▸ GIVEN INFORMATION
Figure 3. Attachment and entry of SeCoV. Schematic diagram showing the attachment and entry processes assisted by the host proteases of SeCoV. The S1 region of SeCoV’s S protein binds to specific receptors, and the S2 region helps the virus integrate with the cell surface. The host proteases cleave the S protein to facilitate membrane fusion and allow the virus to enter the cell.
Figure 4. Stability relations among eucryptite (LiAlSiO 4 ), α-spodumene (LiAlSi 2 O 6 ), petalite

---

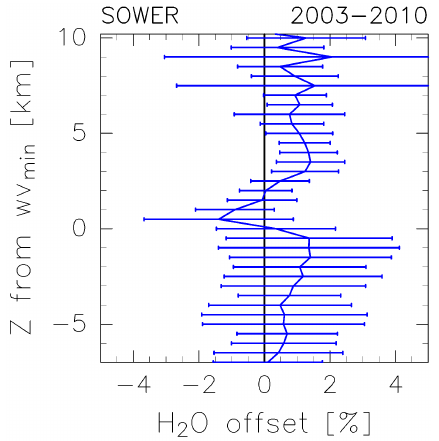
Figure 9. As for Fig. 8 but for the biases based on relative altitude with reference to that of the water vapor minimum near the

...

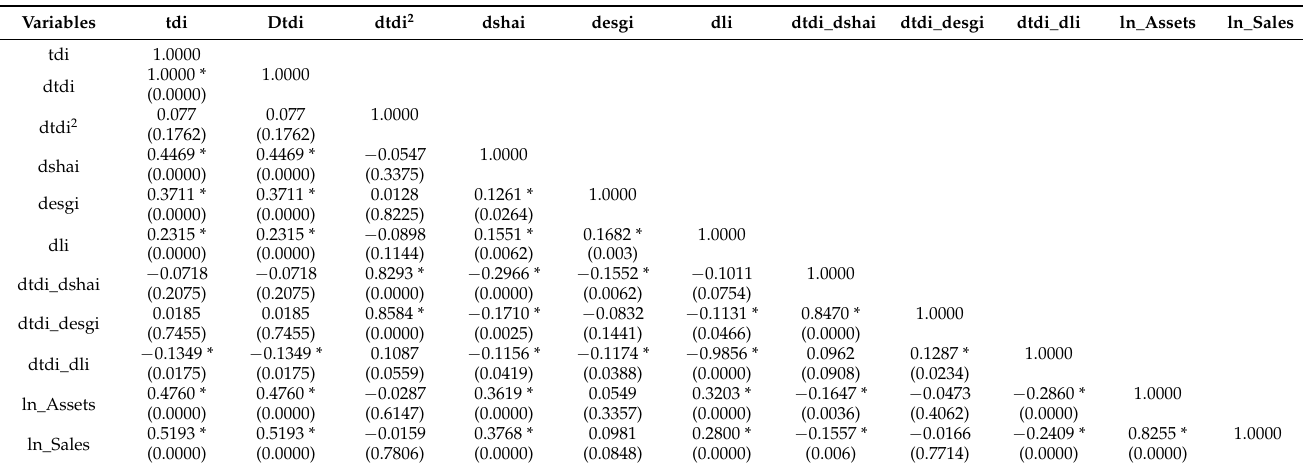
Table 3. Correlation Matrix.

▸ TASK DESCRIPTION
From the entries above, give again exactly the lines running from the line with "Figure 3. Attachment" to the line with "Figure 4. Stability"; include both of those lines.

▸ EXPECTED OUTPUT
Figure 3. Attachment and entry of SeCoV. Schematic diagram showing the attachment and entry processes assisted by the host proteases of SeCoV. The S1 region of SeCoV’s S protein binds to specific receptors, and the S2 region helps the virus integrate with the cell surface. The host proteases cleave the S protein to facilitate membrane fusion and allow the virus to enter the cell.
Figure 4. Stability relations among eucryptite (LiAlSiO 4 ), α-spodumene (LiAlSi 2 O 6 ), petalite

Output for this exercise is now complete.